Je sais qu’il faut que je bouge, mais je n’en ai pas la force. Plus tard, je la trouverai, mais pas maintenant, non, pas tout de suite. Hier au soir, au lit, j’ai lu les trois premiers chants de l’Enfer et puis, les pages qui composent la fin du carnet que L. m’a envoyées, lesquelles, comme les vingt premières, m’ont semblé baigner dans une atmosphère poétique très belle, je sentais des ambiances, et je me disais que j’aurais aimé vivre un été comme celui-là, flotter dans une forme d’indétermination, de légèreté. Tout est si déterminé, tout est si défini.

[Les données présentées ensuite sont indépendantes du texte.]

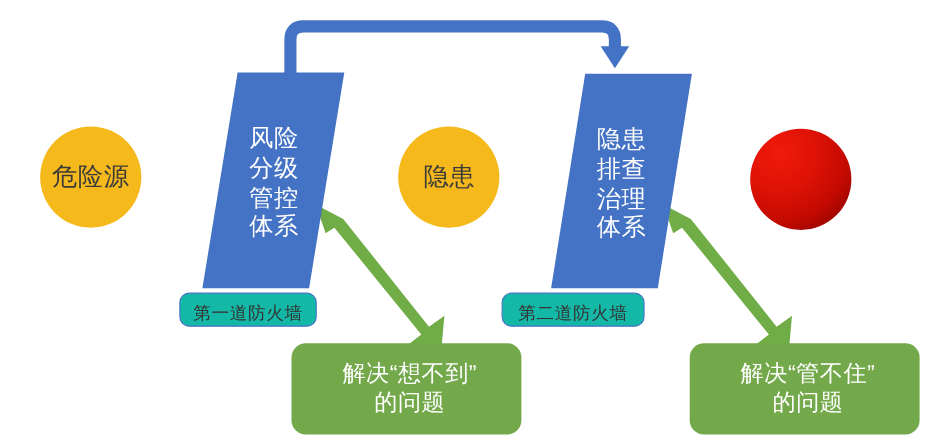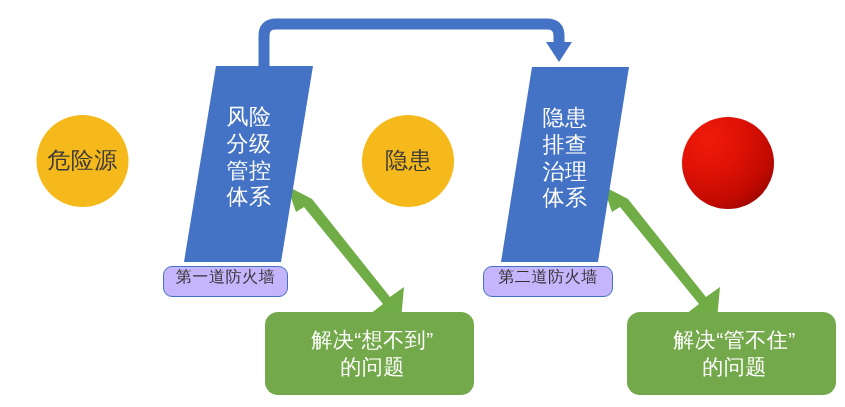--- a/index.html
+++ b/index.html
@@ -51,6 +51,7 @@
     color: #ffffff;
     line-height: 1.22;
     letter-spacing: 0.5px;
+    margin-top: 9px;
   }
 
   .firewall-box {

Peut-être est-ce la fatigue, mais il me semble que j’ai besoin de contours moins nets, d’emplois du temps moins stricts, d’une forte dose de sfumato. Je pense à toutes ces choses que je n’ai pas envie de faire et qu’en règle générale je me reproche de ne pas avoir envie de faire, manifestant par là que je suis le fruit trop mûr de mon éducation, et que je n’ai pas envie de me reprocher aujourd’hui, que je n’ai plus jamais envie de me reprocher. De toutes les vies que nous pourrions inventer, que nous ne devions vivre que celle-ci, n’est-ce pas désespérant ? C’est-à-dire, non, je ne trouve que ma vie soit désespérante, mais si toutes les vies possibles étaient disponibles, laquelle choisirais-je ? N’en choisirais-je qu’une ? En choisirais-je une ? Si je pouvais vivre toutes les vies possibles, peut-être n’en vivrais-je aucune. Je voudrais dormir très, très longtemps. Cette nuit, j’ai rêvé que je pénétrais dans un appartement situé au onzième étage d’un immeuble derrière une maison bien réelle où je sais qu’il n’y a pas d’immeuble de onze étages ou plus mais une autre maison, et d’ailleurs quand je regardais par la fenêtre de l’appartement, je me rendais bien compte que je ne me trouvais pas au onzième étage d’un immeuble, mais à l’étage d’une maison. Il n’y avait personne dans l’appartement, et je savais que je n’avais pas le droit d’y être. Tout avait été laissé en place par ses occupants qui, je crois, étaient morts. J’avais peur que la personne vivant dans la maison sur laquelle donnait la fenêtre de l’appartement me voie et, en tâchant de faire le moins de bruit possible, je sortais de l’appartement, refermais la porte à clef, et descendais l’escalier gris foncé par lequel je m’échappais sans être vu. Ensuite, je me suis éveillé.